In February 2023, Georgia State students lent a hand to the process.
“That’s when we began photographing and creating an inventory of every headstone. This involved filling out an individual marker survey form,” Keller said. “We also went ahead and made a note of any visible depressions that might be unmarked graves.”
After students completed their inventories, Jeffery Glover, an associate professor in the Anthropology Department, was asked to use ground-penetrating radar (GPR) in the cemetery to try to locate any unmarked burials.
“We had 50 to 60 unmarked burials discovered through that,” Keller said.
Though revealing the history of the Mary Field Cemetery is academically fascinating, Player said the main reason this project started was to benefit the Daufuskie Island community.

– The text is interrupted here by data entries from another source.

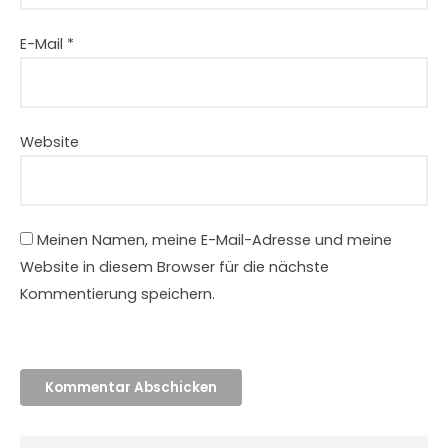
E-Mail
*
Website
Meinen Namen, meine E-Mail-Adresse und meine
Website in diesem Browser für die nächste
Kommentierung speichern.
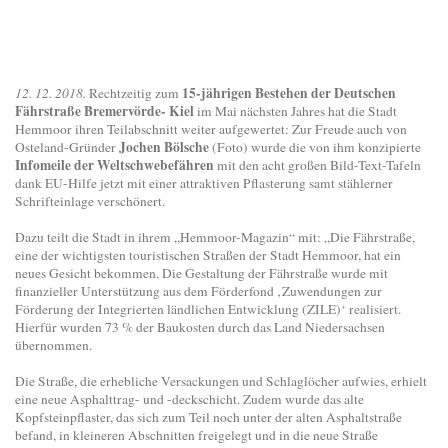
15-jährigen Bestehen der Deutschen
12. 12. 2018.
Rechtzeitig zum
Fährstraße Bremervörde- Kiel
im Mai nächsten Jahres hat die Stadt
Hemmoor ihren Teilabschnitt weiter aufgewertet: Zur Freude auch von
Jochen Bölsche
Osteland-Gründer
(Foto) wurde die von ihm konzipierte
Infomeile der Weltschwebefähren
mit den acht großen Bild-Text-Tafeln
dank EU-Hilfe jetzt mit einer attraktiven Pflasterung samt stählerner
Schrifteinlage verschönert.
Dazu teilt die Stadt in ihrem „Hemmoor-Magazin“ mit: „Die Fährstraße,
eine der wichtigsten touristischen Straßen der Stadt Hemmoor, hat ein
neues Gesicht bekommen. Die Gestaltung der Fährstraße wurde mit
finanzieller Unterstützung aus dem Förderfond ‚Zuwendungen zur
Förderung der Integrierten ländlichen Entwicklung (ZILE)‘ realisiert.
Hierfür wurden 73 % der Baukosten durch das Land Niedersachsen
übernommen.
Die Straße, die erhebliche Versackungen und Schlaglöcher aufwies, erhielt
eine neue Asphalttrag- und -deckschicht. Zudem wurde das alte
Kopfsteinpflaster, das sich zum Teil noch unter der alten Asphaltstraße
befand, in kleineren Abschnitten freigelegt und in die neue Straße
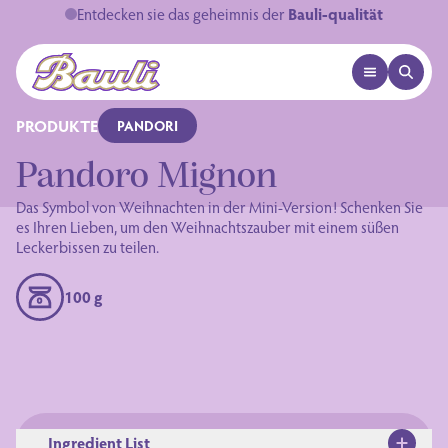
Entdecken sie das geheimnis der
Bauli-qualität
OPEN MENU
OPEN 
Logo Bauli
PRODUKTE
PANDORI
Pandoro Mignon
Das Symbol von Weihnachten in der Mini-Version! Schenken Sie
es Ihren Lieben, um den Weihnachtszauber mit einem süßen
Leckerbissen zu teilen.
100 g
Ingredient List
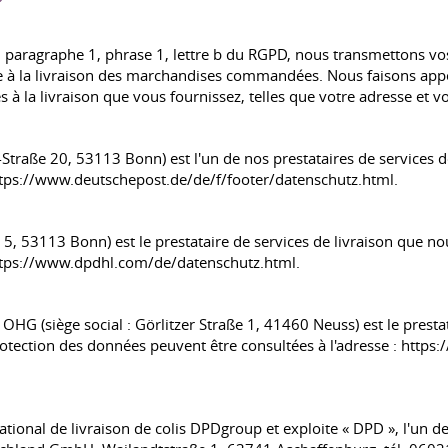
6, paragraphe 1, phrase 1, lettre b du RGPD, nous transmettons vo
re à la livraison des marchandises commandées. Nous faisons appel
à la livraison que vous fournissez, telles que votre adresse et v
raße 20, 53113 Bonn) est l'un de nos prestataires de services de l
https://www.deutschepost.de/de/f/footer/datenschutz.html.
53113 Bonn) est le prestataire de services de livraison que nous u
https://www.dpdhl.com/de/datenschutz.html.
(siège social : Görlitzer Straße 1, 41460 Neuss) est le prestata
a protection des données peuvent être consultées à l'adresse : ht
onal de livraison de colis DPDgroup et exploite « DPD », l'un de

“This is for the community, making sure that they have access to the site and to the folks who are remembered as being buried there,” Player said. “The initial reason behind us getting involved was to help the residents understand the long history of the Mary Field site.”
“I think the process of us showing the potential for an academic community-engaged project has created a kind of blueprint that could be used to create cemetery conservation plans for other historic cemeteries, especially because some of these cemeteries are endangered through coastal erosion or encroachment by new development,” Ras Michael Brown, an associate professor in the History Department, added.
Another exciting component of this project is the amount of student involvement. In addition to the fieldwork completed by students in the heritage preservation program in February 2023, Player, Brown and Keller were able to establish a field school during the 2023 summer semester.
“We were able to take a cohort of six students from GSU to participate in the Gullah Geechee field school,” Player said. “Because of our previous connection with Daufuskie Island, the students were able to tour the island, learn about the history of the island and see the work we had been doing in Mary Field Cemetery. This was a way for us to bring different students to the site, some of whom were from the History, Africana Studies and English departments.”
Two Georgia State graduate students, Natasha Washington and Debra Dozier-Coulter, also joined Player, Brown and Keller in a presentation at the 2024 International Gullah Geechee and African Diaspora Conference to talk about their work on Daufuskie Island.
Player and Brown plan to do another field school in July, this time taking students to Charleston, S.C., another site in the Gullah Geechee Cultural Heritage Corridor.
“We’re hoping we can make the field school a regular pedagogical and community-engaged offering for our students,” Player said.